Ele aldığı dönemlerin anlaşılması açısından kuşkusuz bir değer ifade etse de hem ‘Yaban’, hem de ideolojik yoğunluğu, simgesel göndermeleri daha fazla öne çıkan ‘Ankara’ romanı, Yakup Kadri’nin sınırlarını da ele verir.
Yazarın kurucularından olduğu Kadro dergisinin, Kemalizm’i bir ideoloji olarak inşa etme çabasıyla altını çizdiği ‘Sınıfsız, imtiyazsız, kaynaşmış bir kitle’ söylemi, her toplum gibi sınıflardan oluşan Türkiye Cumhuriyeti’nin de temel çelişkilerini örtemez, erteleyemez.
Bu yazının sınırlarını aştığı için girmeyeceğimiz, sonraki döneme dair başarılı pek çok roman, öykü ya da film, bu temel çelişkilerle birlikte Cumhuriyet’i yansıtmıştır.
Cumhuriyet’in son yirmi yılına damgasını vuran iktidar açısından, ‘milli’ değerler bakımından Cumhuriyet’in ideallerini temsil etme iddiasıyla birlikte, Cumhuriyet’in laikliğe ilişkin özelliklerini ve Yakup Kadri’nin Ankara Palas’ında örneklediği yaşam biçimlerini ‘ayıklayarak’, muhafazakar bir harçla kendi vizyonunu inşa etme çabasını görüyoruz. ‘Ankara’ romanındaki Hakkı Beyler, Erdoğan’ın yeni vizyonunda da epey palazlanmış olarak varlar.

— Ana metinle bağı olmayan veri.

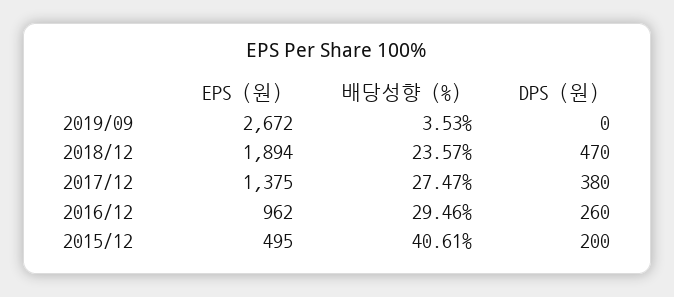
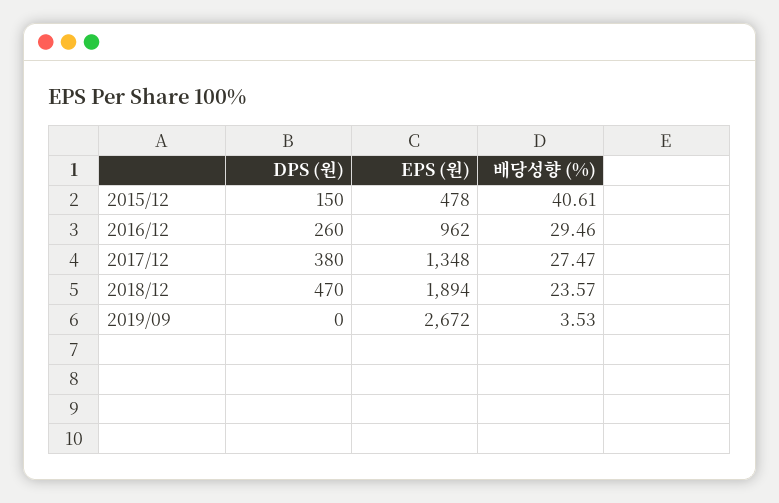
EPS (원), 2017/12: 1375 -> 1348
EPS (원), 2015/12: 495 -> 478
DPS (원), 2015/12: 200 -> 150

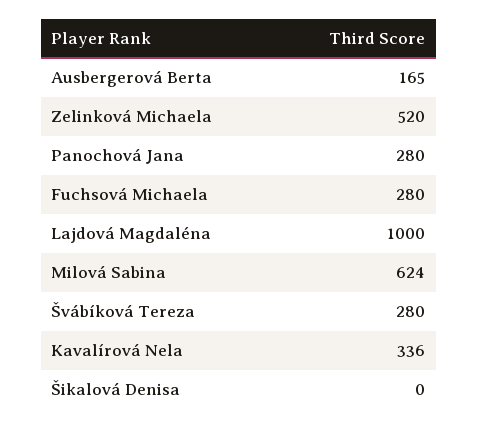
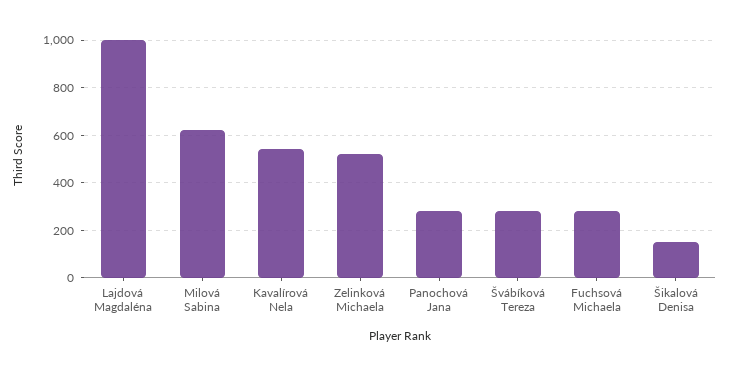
Ausbergerová Berta: 165 -> none
Kavalírová Nela: 336 -> 550
Šikalová Denisa: 0 -> 150

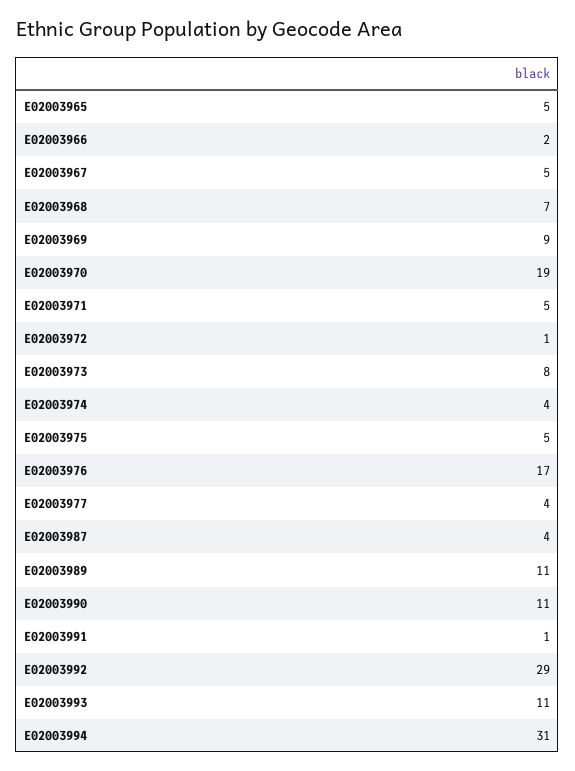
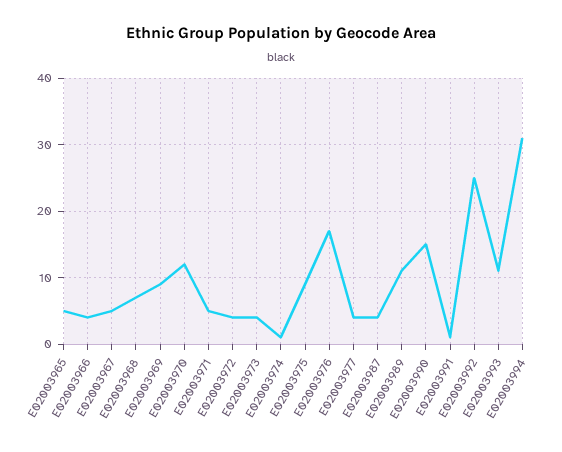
E02003966: 2 -> 4
E02003970: 19 -> 12
E02003972: 1 -> 4
E02003973: 8 -> 4
E02003974: 4 -> 1
E02003975: 5 -> 9
E02003990: 11 -> 15
E02003992: 29 -> 25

Geçtiğimiz hafta tutuklanan, gazetemizin de yazarlarından, TTB Başkanı Şebnem Korur Fincancı ve Kürt basınında görev yapan 9 meslektaşımız da ‘sınıfsız, imtiyazsız, kaynaşmış bir kitle’ olmadığımızın, sadece son yirmi yılda değil, aslında hiçbir zaman olmadığımızın kanlı canlı örnekleri olarak karşımızda duruyor. Jamanak Gazetesi Başyazarı Yervant Odyan’ın, İstanbul’dan Der Zor’a sürgün ve geri dönüş hikayesini (1914-1919) anlattığı ‘Lanetli Yıllar’ da o yüzyılın içindeki utanç zamanlarını yansıtır.
Sonuç olarak, bütün dünyada olduğu gibi bizde de, cumhuriyete rengini, farklı sınıf ve toplumsal kesimlerinin mücadelesinin düzeyi veriyor.

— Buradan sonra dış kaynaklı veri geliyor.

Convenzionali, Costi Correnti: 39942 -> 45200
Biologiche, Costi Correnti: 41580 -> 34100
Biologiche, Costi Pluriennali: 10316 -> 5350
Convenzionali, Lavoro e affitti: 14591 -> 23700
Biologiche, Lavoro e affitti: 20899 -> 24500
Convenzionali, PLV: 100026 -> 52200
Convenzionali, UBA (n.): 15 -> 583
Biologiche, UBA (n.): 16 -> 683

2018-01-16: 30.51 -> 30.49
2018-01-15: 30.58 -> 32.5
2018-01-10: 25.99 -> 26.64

İçinde yaşadığımız Cumhuriyet’in bugüne kadarki tarihi bize, askeri cuntalarla ya da cunta özlemleriyle demokratik bir cumhuriyetin asla inşa edilemeyeceğini gösterdi. Ama sadece onu değil, darbelerle mücadele adına öne sürülen siyasi söylemlerin aydınlık bir geleceğe yol açmak gibi doğrusal bir sonucu olamayacağını da gösterdi.
Demokratik bir cumhuriyet ancak, onu kurmaya muktedir olan güçlerce kurulabilir. Ama sadece genel bir demokratlık ideali ve söyleminin çok bir şey anlatmadığı, anlatamayacağı da biliniyor. Ancak işçi sınıfı ve emekçilerin iradesinin doğrudan yansıdığı bir cumhuriyet, bizi haramilerin saltanatından kurtarabilir.
Bu sınır, Yakup Kadri’nin de aşıldığı, aşılması gereken sınırdır aynı zamanda.